For Hackrush 2026, I worked on a computer architecture problem that required implementing four machine-learning activation functions in hardware: ReLU, Leaky ReLU, sigmoid approximation, and tanh approximation.
The main constraints were low latency, fixed-point representation, and efficient resource usage. Synthesis was performed on Basys3 using Vivado, and Q16 fixed-point representation was used throughout.
ReLU and Leaky ReLU
ReLU was the simplest function: output the input when it is positive and output 0 otherwise. This can be implemented directly with a conditional operator, giving a latency of one cycle.

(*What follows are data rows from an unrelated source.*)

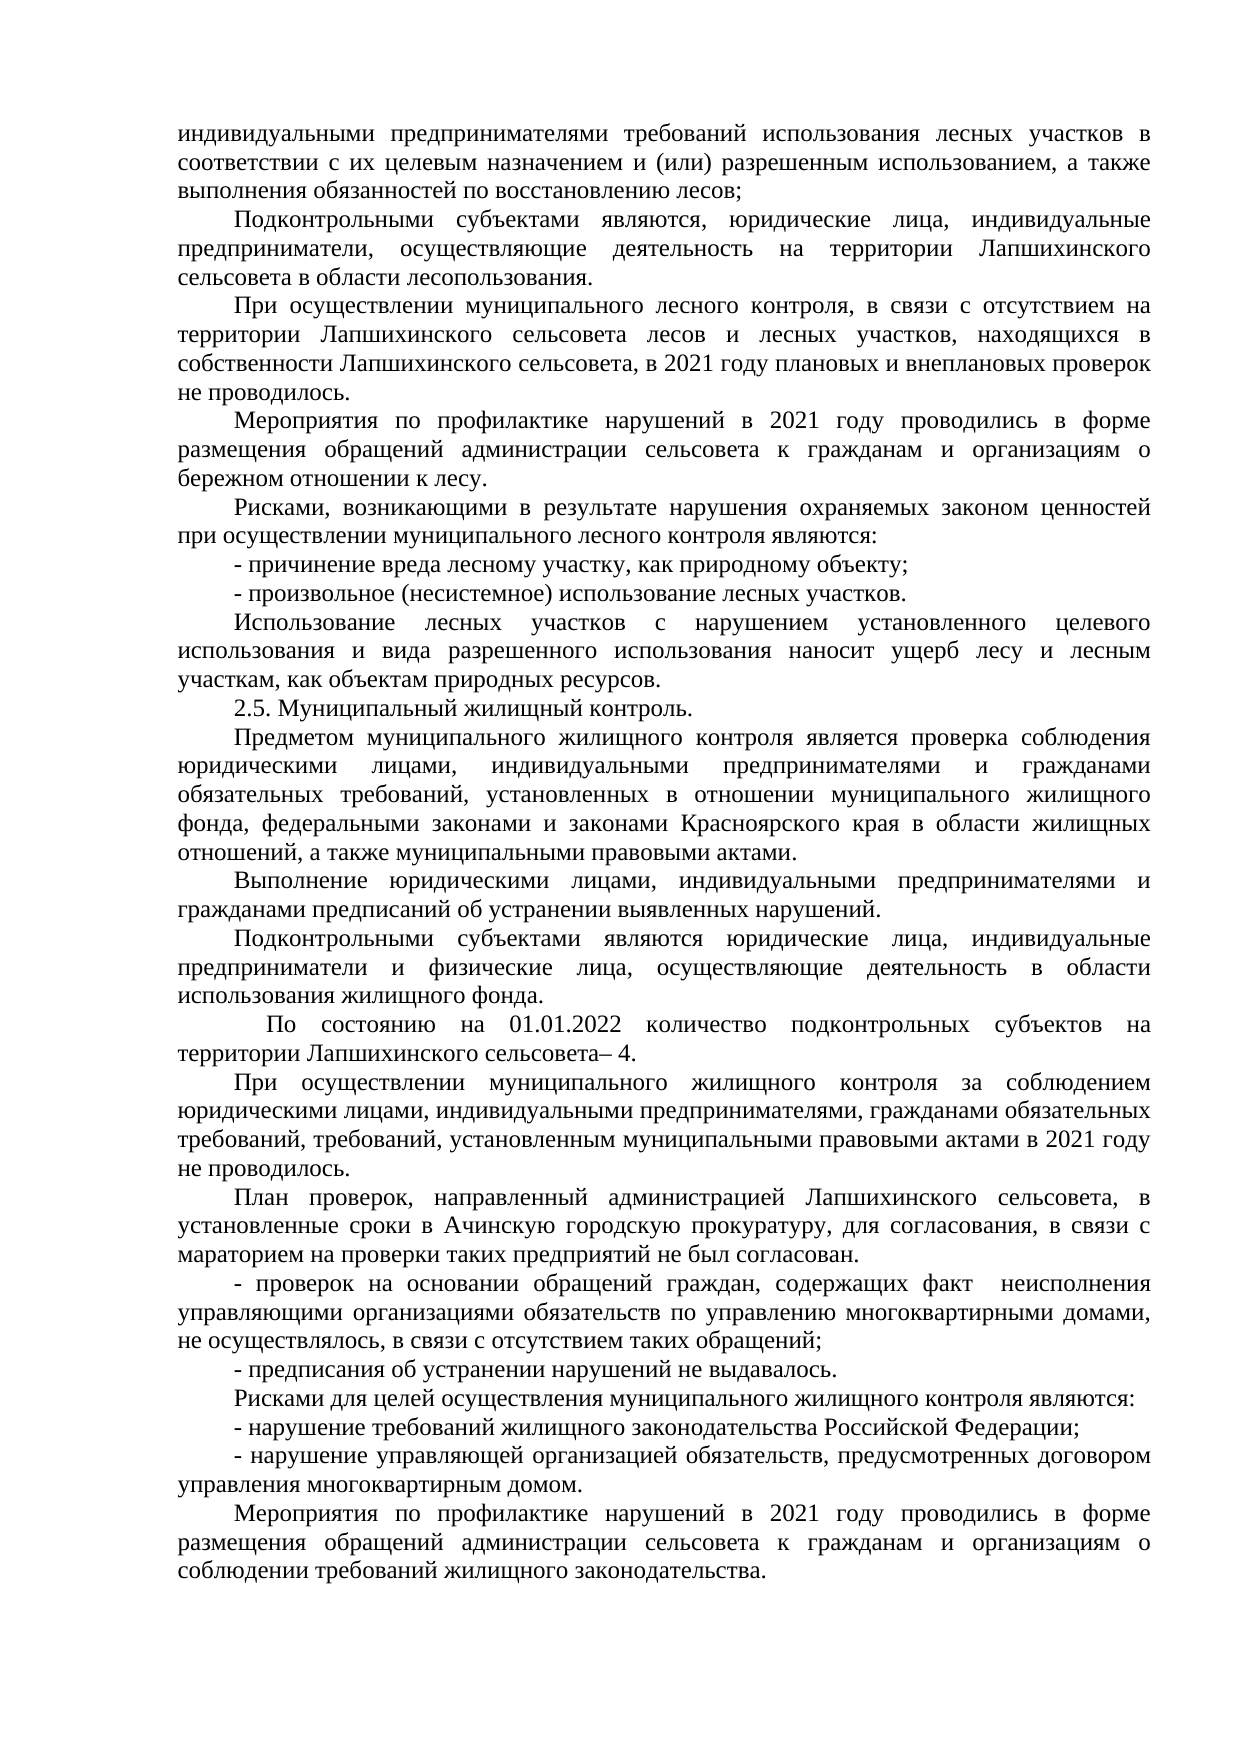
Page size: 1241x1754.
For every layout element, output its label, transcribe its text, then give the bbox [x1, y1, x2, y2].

text - нарушение управляющей организацией обязательств, предусмотренных договором управления многоквартирным домом. [177, 1441, 1152, 1498]
text Рисками, возникающими в результате нарушения охраняемых законом ценностей при осуществлении муниципального лесного контроля являются: [177, 492, 1152, 549]
text - произвольное (несистемное) использование лесных участков. [177, 578, 1152, 607]
list По состоянию на 01.01.2022 количество подконтрольных субъектов на территории Лапшихинского сельсовета– 4. [177, 1009, 1152, 1067]
text - предписания об устранении нарушений не выдавалось. [177, 1354, 1152, 1383]
text Мероприятия по профилактике нарушений в 2021 году проводились в форме размещения обращений администрации сельсовета к гражданам и организациям о бережном отношении к лесу. [177, 406, 1152, 492]
text Предметом муниципального жилищного контроля является проверка соблюдения юридическими лицами, индивидуальными предпринимателями и гражданами обязательных требований, установленных в отношении муниципального жилищного фонда, федеральными законами и законами Красноярского края в области жилищных отношений, а также муниципальными правовыми актами. [177, 722, 1152, 866]
text - причинение вреда лесному участку, как природному объекту; [177, 549, 1152, 578]
text Мероприятия по профилактике нарушений в 2021 году проводились в форме размещения обращений администрации сельсовета к гражданам и организациям о соблюдении требований жилищного законодательства. [177, 1498, 1152, 1584]
text План проверок, направленный администрацией Лапшихинского сельсовета, в установленные сроки в Ачинскую городскую прокуратуру, для согласования, в связи с мараторием на проверки таких предприятий не был согласован. [177, 1182, 1152, 1268]
text - проверок на основании обращений граждан, содержащих факт неисполнения управляющими организациями обязательств по управлению многоквартирными домами, не осуществлялось, в связи с отсутствием таких обращений; [177, 1268, 1152, 1354]
text При осуществлении муниципального лесного контроля, в связи с отсутствием на территории Лапшихинского сельсовета лесов и лесных участков, находящихся в собственности Лапшихинского сельсовета, в 2021 году плановых и внеплановых проверок не проводилось. [177, 291, 1152, 406]
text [177, 118, 1152, 204]
text Использование лесных участков с нарушением установленного целевого использования и вида разрешенного использования наносит ущерб лесу и лесным участкам, как объектам природных ресурсов. [177, 607, 1152, 693]
text Подконтрольными субъектами являются юридические лица, индивидуальные предприниматели и физические лица, осуществляющие деятельность в области использования жилищного фонда. [177, 923, 1152, 1009]
text - нарушение требований жилищного законодательства Российской Федерации; [177, 1412, 1152, 1441]
text Выполнение юридическими лицами, индивидуальными предпринимателями и гражданами предписаний об устранении выявленных нарушений. [177, 866, 1152, 923]
text При осуществлении муниципального жилищного контроля за соблюдением юридическими лицами, индивидуальными предпринимателями, гражданами обязательных требований, требований, установленным муниципальными правовыми актами в 2021 году не проводилось. [177, 1067, 1152, 1182]
text 2.5. Муниципальный жилищный контроль. [177, 693, 1152, 722]
text Рисками для целей осуществления муниципального жилищного контроля являются: [177, 1383, 1152, 1412]
text Подконтрольными субъектами являются, юридические лица, индивидуальные предприниматели, осуществляющие деятельность на территории Лапшихинского сельсовета в области лесопользования. [177, 204, 1152, 291]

Leaky ReLU is similar, except negative inputs are scaled by a constant alpha. The problem allowed contestants to choose alpha. To avoid multipliers, I used alpha = 0.125, which can be implemented as a right shift by 3 bits. This also achieved one-cycle latency.
Sigmoid Approximation
For sigmoid, I used a five-segment piecewise linear approximation:
x < -3 -> 0
-3 <= x < -1 -> 0.125x + 0.375
-1 <= x < 1 -> 0.25x + 0.5
1 <= x < 3 -> 0.125x + 0.625
x >= 3 -> 1
All multiplications were implemented using shifts. This eliminated multiplier usage while keeping the approximation simple enough for one-cycle latency.
Tanh Approximation
The tanh function needed a finer approximation, so I used seven piecewise segments:
x < -2 -> -1
-2 <= x < -1 -> 0.25x - 0.5
-1 <= x < -0.5 -> 0.5x - 0.25
-0.5 <= x < 0.5 -> x
0.5 <= x < 1 -> 0.5x + 0.25
1 <= x < 2 -> 0.25x + 0.5
x >= 2 -> 1
Again, all scaling was shift-based. The goal was to improve accuracy over sigmoid while keeping the hardware implementation compact.
Result
All four activation functions were implemented with one-cycle latency. The bit-shift-based scaling removed the need for multipliers, reducing DSP usage to 0.
The main lesson was that hardware implementation changes how we think about familiar ML functions. In software, multiplying by a small constant is ordinary. In hardware, choosing constants that map cleanly to shifts can make the design simpler, faster, and more resource-efficient.